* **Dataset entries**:
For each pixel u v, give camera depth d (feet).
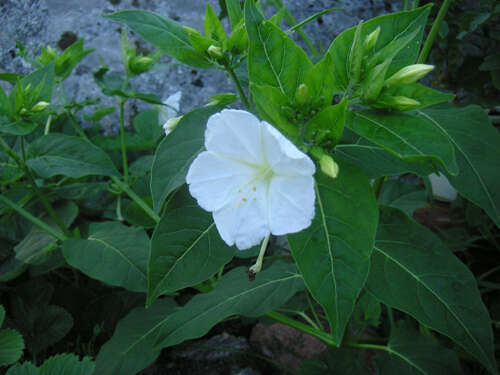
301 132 0.41
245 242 0.39
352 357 0.59
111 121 1.05
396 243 0.53
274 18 0.51
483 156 0.48
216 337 0.75
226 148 0.39
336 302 0.39
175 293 0.69
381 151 0.47
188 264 0.46
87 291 0.75
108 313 0.73
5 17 1.06
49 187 0.77
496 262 0.83
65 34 1.06
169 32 0.50
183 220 0.47
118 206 0.81
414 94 0.41
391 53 0.41
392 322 0.68
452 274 0.50
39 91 0.60
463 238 0.84
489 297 0.77
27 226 0.77
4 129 0.58
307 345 0.72
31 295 0.72
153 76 1.06
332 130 0.40
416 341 0.58
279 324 0.75
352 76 0.42
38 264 0.70
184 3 1.08
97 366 0.58
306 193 0.37
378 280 0.51
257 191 0.40
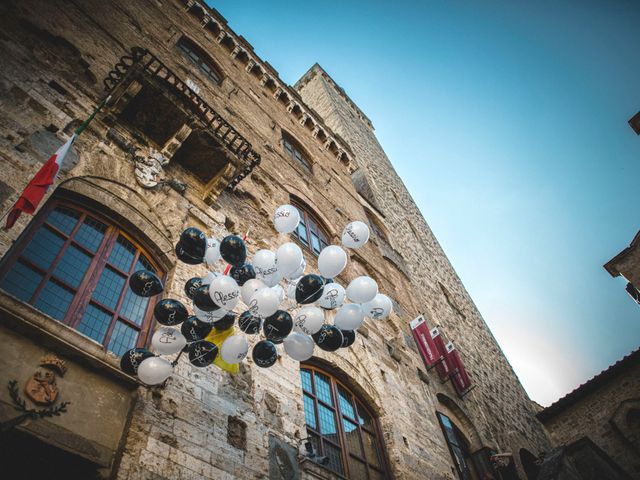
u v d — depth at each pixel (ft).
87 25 33.17
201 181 31.53
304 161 60.75
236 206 34.60
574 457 37.68
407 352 43.73
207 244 18.90
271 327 17.37
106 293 20.58
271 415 22.77
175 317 16.40
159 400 18.30
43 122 23.11
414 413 35.81
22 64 24.79
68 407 15.72
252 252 31.96
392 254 66.28
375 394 32.76
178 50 47.11
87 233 21.83
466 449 41.45
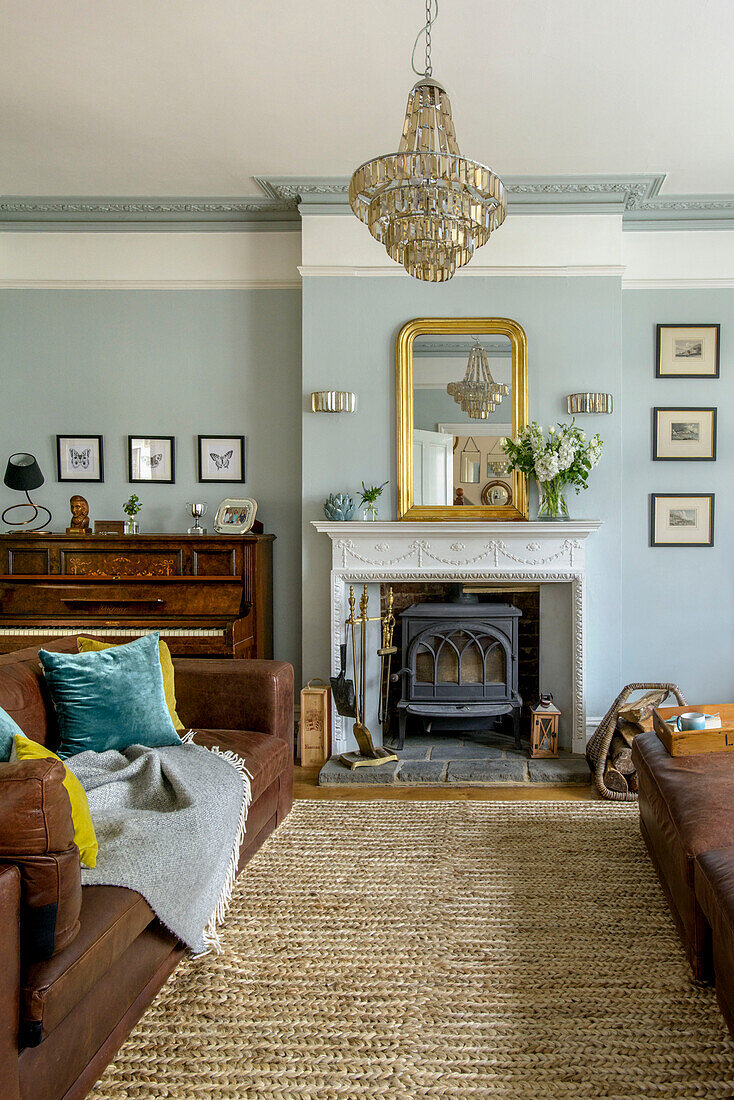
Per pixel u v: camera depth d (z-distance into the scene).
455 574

* **ACTIVITY**: A verbatim transcription is needed of the lines above, starting at the line with "u v d — depth at each pixel (ft)." and ending at the line with "178 50 47.11", both included, and of nothing else.

* **RESPONSE TO THE EXERCISE**:
u v d — depth at each pixel (ft).
87 25 33.17
201 181 31.53
304 161 60.75
236 206 34.60
574 457 37.68
407 352 43.73
207 244 18.90
271 327 17.37
106 293 20.58
271 415 22.77
175 317 16.40
159 400 18.30
43 122 23.11
414 413 35.81
22 64 24.79
68 407 15.72
252 252 31.96
392 254 66.28
375 394 32.76
178 50 47.11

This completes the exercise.